I'm 47 and with a man I met 6 yrs ago. 7 yrs ago both my parents died, my Mum committing suicide, Dad unexpectedly 6 weeks later. My Mum had bipolar since I was born and I have had numerous sessions of counselling over the years for depression. The general view is that i suffer from low self esteem.
My OH had numerous relationships prior to me and led a somewhat compartmentalised life seeing more than one person at the same time. He has a good job and is a law abiding upstanding person! We met and I became pregnant 8 months later and he said he would leave me if I had it and have nothing to do with it. I went along with this against my better judgement as I was at that point completely alone and didnt think I could cope as a single Mum. A yr later I got pregnant again and told him I was keeping it whatever, but then has a miscarriage. He then decided we should live together- completely changed and got totally committed to me and we bought a house and amazingly at 44 I had my son who is now 3.5yrs.
We have the 'perfect' life. Nice house, sufficient money, both with jobs we enjoy and a healthly son. Why then do I feel so unhappy I could go to sleep and never wake up. I do not love the OH and he is quite controlling and is away a lot with work (which I prefer).
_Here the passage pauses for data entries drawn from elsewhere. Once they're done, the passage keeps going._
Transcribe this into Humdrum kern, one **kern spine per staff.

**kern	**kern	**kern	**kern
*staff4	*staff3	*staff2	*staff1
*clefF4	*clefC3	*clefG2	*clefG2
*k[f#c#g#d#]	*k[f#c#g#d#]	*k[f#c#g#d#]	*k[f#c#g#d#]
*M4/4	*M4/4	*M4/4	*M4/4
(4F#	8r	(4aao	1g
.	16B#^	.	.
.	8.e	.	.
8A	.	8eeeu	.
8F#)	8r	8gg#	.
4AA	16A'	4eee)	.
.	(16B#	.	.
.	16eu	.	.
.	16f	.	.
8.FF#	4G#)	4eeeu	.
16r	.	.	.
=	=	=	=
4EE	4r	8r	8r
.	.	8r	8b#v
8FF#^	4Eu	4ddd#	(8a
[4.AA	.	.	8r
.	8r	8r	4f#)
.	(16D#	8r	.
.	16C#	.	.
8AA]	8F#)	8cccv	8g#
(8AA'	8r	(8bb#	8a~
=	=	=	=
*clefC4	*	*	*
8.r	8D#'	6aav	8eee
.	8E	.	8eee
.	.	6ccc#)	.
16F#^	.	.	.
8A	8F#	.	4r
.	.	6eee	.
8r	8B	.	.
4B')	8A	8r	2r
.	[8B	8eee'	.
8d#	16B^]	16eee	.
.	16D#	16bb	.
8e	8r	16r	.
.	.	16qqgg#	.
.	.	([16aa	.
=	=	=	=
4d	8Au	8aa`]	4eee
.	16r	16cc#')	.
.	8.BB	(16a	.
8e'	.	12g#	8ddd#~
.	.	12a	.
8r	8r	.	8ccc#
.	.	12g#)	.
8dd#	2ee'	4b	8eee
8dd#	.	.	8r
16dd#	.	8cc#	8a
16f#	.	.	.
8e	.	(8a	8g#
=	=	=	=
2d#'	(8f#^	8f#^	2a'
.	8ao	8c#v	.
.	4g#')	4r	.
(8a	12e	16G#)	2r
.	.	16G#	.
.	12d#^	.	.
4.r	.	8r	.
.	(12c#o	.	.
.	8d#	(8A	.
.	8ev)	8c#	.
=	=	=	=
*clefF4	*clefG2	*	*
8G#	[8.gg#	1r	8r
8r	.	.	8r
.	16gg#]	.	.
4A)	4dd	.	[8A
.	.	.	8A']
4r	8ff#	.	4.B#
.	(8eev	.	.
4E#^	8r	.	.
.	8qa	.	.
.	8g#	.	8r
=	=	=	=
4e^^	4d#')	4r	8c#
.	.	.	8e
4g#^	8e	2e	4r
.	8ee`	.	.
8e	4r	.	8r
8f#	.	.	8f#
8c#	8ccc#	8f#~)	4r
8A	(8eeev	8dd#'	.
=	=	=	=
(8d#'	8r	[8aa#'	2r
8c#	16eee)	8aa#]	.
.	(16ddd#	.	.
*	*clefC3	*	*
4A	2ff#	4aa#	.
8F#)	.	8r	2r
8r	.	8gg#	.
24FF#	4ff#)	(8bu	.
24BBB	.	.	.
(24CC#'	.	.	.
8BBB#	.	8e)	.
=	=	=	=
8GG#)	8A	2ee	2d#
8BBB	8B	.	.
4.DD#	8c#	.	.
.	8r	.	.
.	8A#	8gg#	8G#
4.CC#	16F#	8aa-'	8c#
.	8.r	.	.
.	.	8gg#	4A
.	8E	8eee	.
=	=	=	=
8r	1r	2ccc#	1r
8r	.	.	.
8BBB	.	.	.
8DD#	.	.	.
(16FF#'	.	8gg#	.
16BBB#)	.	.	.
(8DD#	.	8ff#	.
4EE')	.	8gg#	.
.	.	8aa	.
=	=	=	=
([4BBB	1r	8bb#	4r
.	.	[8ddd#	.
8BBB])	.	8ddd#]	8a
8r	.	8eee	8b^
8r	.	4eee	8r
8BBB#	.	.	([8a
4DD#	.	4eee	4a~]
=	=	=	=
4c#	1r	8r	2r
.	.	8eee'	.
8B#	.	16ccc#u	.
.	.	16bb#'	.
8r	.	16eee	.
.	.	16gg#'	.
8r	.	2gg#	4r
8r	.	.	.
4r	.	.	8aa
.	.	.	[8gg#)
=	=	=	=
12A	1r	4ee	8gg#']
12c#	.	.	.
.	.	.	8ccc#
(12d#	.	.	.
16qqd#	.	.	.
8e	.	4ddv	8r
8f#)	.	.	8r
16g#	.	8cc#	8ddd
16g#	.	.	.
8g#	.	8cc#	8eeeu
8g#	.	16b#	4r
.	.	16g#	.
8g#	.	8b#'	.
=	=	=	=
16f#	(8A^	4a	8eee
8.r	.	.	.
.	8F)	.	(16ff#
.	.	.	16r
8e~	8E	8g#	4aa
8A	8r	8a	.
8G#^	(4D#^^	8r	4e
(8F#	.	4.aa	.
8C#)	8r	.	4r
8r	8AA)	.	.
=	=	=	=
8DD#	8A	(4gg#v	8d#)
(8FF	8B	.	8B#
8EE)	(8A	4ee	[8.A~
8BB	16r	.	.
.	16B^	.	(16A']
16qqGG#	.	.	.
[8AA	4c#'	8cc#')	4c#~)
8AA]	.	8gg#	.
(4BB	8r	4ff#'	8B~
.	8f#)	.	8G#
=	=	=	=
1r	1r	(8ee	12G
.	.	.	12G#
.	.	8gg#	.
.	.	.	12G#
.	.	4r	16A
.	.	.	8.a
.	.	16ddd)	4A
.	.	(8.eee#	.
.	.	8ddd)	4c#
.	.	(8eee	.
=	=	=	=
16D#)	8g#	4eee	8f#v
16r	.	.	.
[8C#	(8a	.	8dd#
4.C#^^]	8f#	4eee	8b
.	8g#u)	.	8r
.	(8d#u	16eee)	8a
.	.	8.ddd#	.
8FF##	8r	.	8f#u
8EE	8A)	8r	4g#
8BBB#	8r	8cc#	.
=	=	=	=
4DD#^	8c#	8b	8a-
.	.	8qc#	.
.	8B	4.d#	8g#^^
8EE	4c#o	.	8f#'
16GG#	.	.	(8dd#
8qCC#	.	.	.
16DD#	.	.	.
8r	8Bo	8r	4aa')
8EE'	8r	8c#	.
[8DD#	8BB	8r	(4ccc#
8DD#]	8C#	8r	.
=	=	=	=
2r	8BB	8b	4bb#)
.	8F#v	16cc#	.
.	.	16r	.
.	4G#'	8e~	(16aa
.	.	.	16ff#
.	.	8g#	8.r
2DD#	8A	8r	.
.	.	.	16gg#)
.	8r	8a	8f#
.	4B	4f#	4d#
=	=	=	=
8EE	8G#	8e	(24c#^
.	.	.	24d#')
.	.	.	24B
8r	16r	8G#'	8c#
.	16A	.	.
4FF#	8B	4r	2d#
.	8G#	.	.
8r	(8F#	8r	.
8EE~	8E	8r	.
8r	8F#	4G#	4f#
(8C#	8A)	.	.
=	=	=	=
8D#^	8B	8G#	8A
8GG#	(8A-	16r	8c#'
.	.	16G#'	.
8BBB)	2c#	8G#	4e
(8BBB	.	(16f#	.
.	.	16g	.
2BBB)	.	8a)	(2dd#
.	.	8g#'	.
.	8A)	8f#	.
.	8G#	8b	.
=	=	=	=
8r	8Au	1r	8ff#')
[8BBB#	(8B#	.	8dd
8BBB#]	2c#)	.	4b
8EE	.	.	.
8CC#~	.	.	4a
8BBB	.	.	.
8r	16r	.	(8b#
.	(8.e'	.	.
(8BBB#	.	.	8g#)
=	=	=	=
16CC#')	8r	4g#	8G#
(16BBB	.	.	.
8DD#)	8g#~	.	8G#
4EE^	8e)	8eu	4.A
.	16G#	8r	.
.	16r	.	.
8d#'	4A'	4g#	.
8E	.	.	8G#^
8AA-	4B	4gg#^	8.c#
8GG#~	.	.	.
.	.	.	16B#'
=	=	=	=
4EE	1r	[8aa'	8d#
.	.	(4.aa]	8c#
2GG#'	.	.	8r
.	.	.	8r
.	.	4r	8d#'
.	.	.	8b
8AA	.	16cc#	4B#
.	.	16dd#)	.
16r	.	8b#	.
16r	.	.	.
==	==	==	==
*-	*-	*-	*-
He is a bit aggressive and I am forever worrying that my DS will upset him, so by not enjoying swimming for example and then OH gets cross. I stay because it is best for my son to have two parents living together and I realise that at my age it is very unlikely that I would ever find someone else and I am afraid of being alone. And I am afraid I will turn into my Mother and end up hanging myself- I could not inflict that pain on my DS. How an earth are people strong enough to make decisions like this? I just want whats best for my son.